INSTRUCTIONS FOR THE TASK. Lines with "Обухов" in the entries below: count them and reply with the number alone.

INPUT.
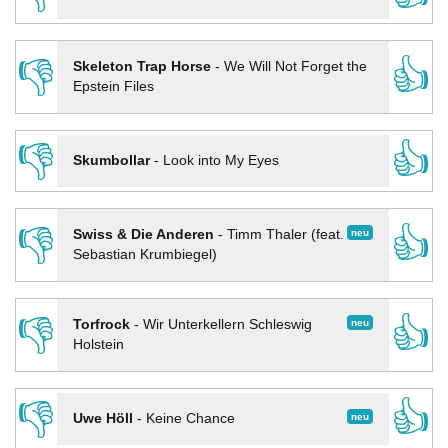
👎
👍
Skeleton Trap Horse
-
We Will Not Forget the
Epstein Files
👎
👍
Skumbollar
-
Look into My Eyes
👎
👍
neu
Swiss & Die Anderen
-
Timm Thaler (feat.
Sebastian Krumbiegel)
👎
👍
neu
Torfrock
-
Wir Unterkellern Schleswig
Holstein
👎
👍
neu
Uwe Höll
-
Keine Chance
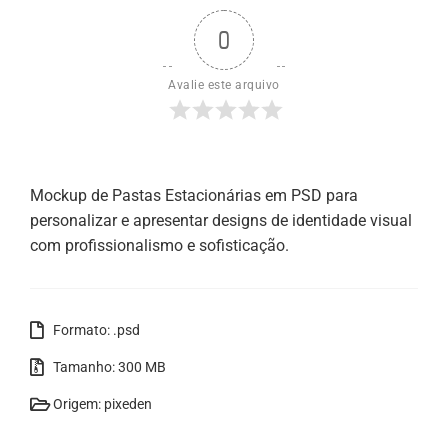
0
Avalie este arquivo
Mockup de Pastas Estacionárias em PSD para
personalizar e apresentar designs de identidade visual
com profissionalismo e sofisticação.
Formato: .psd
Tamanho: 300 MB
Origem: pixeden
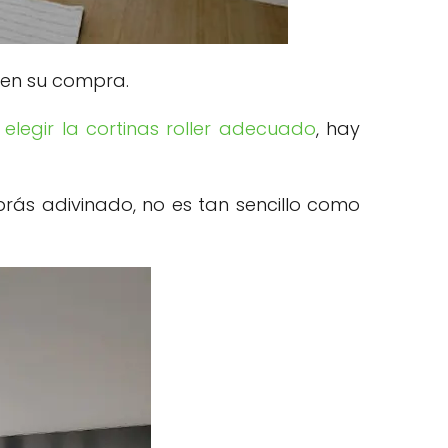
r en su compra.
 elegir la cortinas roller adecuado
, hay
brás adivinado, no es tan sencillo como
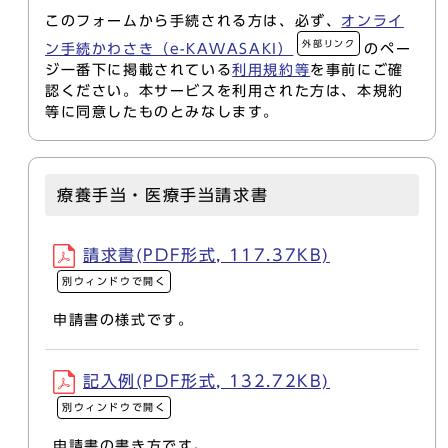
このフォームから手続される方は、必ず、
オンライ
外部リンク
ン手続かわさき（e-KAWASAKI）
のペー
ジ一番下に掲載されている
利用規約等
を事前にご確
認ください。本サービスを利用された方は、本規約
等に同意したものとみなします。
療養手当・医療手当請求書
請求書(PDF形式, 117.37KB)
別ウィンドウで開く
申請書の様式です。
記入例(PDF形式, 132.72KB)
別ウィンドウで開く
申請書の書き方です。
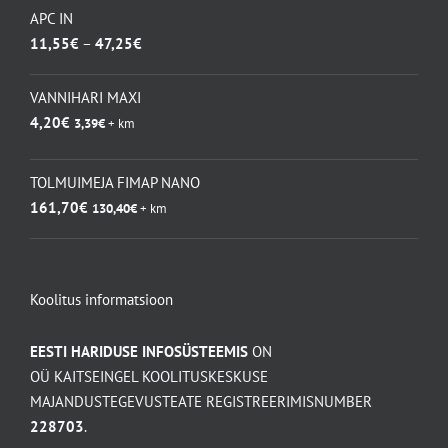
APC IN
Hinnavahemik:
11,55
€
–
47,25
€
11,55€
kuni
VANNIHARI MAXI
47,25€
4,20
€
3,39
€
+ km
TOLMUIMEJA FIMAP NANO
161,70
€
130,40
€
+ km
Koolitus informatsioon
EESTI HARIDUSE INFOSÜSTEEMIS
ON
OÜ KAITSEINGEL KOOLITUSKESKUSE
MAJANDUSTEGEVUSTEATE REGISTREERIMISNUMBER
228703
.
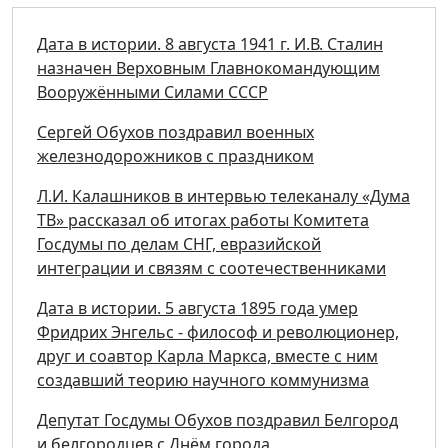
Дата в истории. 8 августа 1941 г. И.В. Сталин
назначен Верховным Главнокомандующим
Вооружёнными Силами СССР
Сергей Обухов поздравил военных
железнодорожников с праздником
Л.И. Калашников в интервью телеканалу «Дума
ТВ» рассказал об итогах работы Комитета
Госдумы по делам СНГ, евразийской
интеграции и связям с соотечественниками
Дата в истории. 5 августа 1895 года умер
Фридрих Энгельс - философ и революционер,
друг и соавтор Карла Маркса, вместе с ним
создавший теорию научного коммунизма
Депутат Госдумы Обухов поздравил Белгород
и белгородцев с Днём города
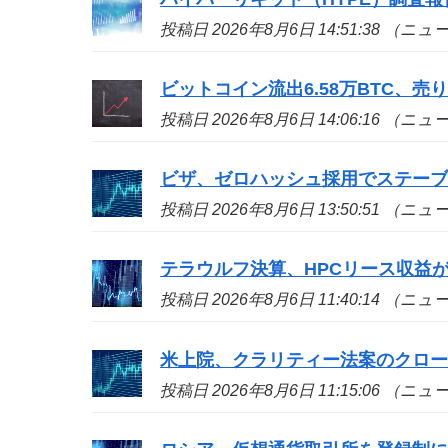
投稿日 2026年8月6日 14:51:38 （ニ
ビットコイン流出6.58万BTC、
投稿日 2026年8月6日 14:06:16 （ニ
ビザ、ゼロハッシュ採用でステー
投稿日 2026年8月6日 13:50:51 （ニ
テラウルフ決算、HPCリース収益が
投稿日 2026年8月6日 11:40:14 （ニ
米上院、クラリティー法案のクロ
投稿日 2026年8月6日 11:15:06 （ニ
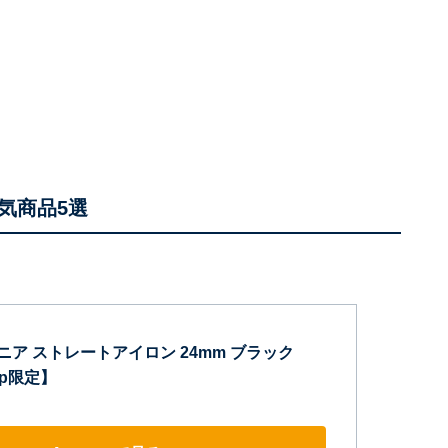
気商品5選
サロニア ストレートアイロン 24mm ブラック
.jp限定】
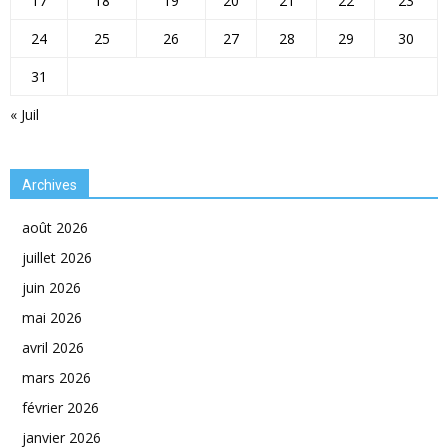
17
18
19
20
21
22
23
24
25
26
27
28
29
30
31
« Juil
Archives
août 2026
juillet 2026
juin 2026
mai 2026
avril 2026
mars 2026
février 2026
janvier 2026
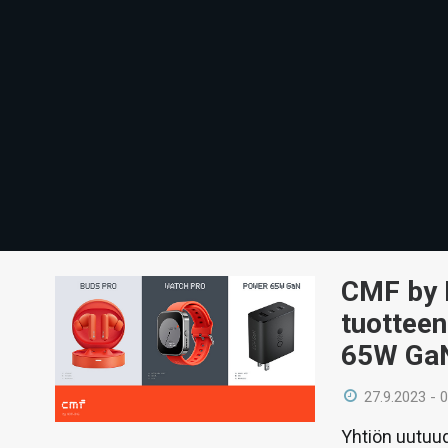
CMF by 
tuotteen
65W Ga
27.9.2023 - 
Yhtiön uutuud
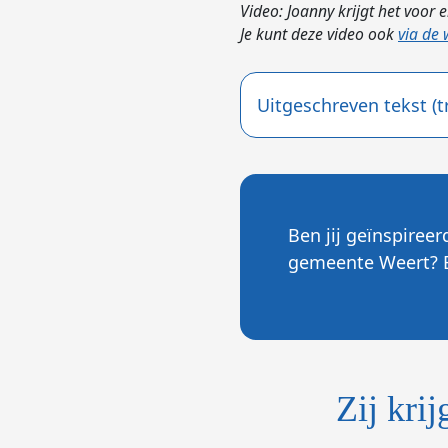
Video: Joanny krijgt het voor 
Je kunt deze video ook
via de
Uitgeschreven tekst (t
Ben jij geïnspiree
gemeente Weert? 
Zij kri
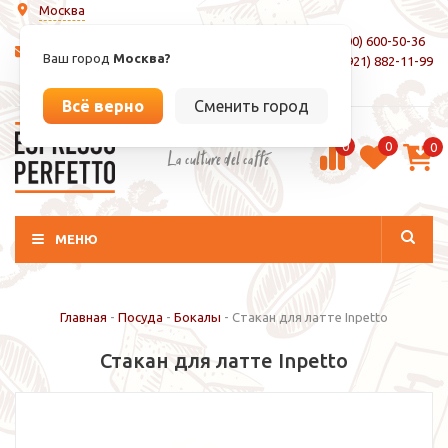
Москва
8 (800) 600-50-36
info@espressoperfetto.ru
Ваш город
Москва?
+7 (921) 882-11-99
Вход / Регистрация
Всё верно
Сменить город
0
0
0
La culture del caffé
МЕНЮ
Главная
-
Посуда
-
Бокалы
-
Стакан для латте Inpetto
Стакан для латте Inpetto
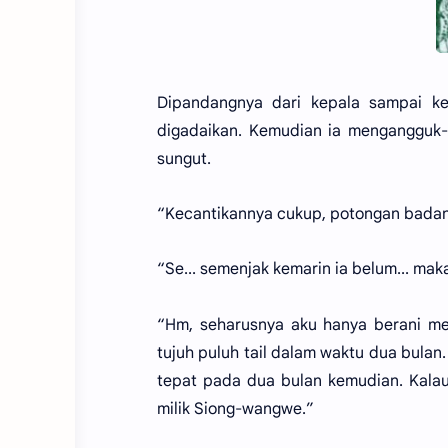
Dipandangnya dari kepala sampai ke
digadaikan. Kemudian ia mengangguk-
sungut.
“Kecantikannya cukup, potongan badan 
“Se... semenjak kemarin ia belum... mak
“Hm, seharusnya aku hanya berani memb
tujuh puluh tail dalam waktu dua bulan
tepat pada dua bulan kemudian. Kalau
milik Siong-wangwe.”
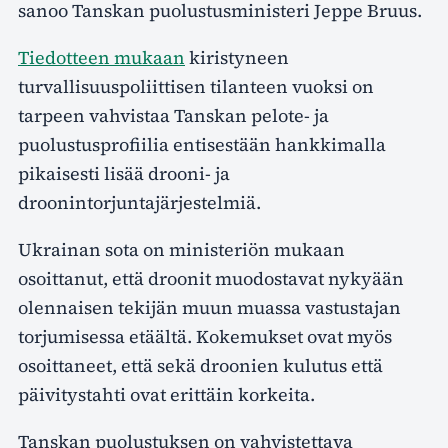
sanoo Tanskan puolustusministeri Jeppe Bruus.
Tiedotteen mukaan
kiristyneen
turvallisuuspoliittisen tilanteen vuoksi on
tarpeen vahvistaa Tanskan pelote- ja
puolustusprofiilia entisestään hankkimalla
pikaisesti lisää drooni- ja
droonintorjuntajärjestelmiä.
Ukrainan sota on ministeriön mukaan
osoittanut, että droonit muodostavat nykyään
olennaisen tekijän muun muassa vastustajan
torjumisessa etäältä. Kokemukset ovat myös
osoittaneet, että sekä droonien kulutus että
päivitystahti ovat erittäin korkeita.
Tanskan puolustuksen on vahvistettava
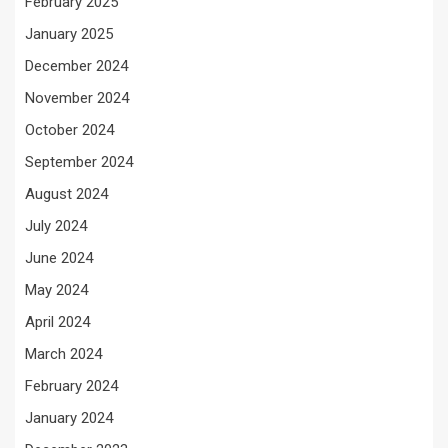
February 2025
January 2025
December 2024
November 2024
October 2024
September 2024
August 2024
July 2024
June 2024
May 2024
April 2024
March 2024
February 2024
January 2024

WRITTEN RESPONSE. 2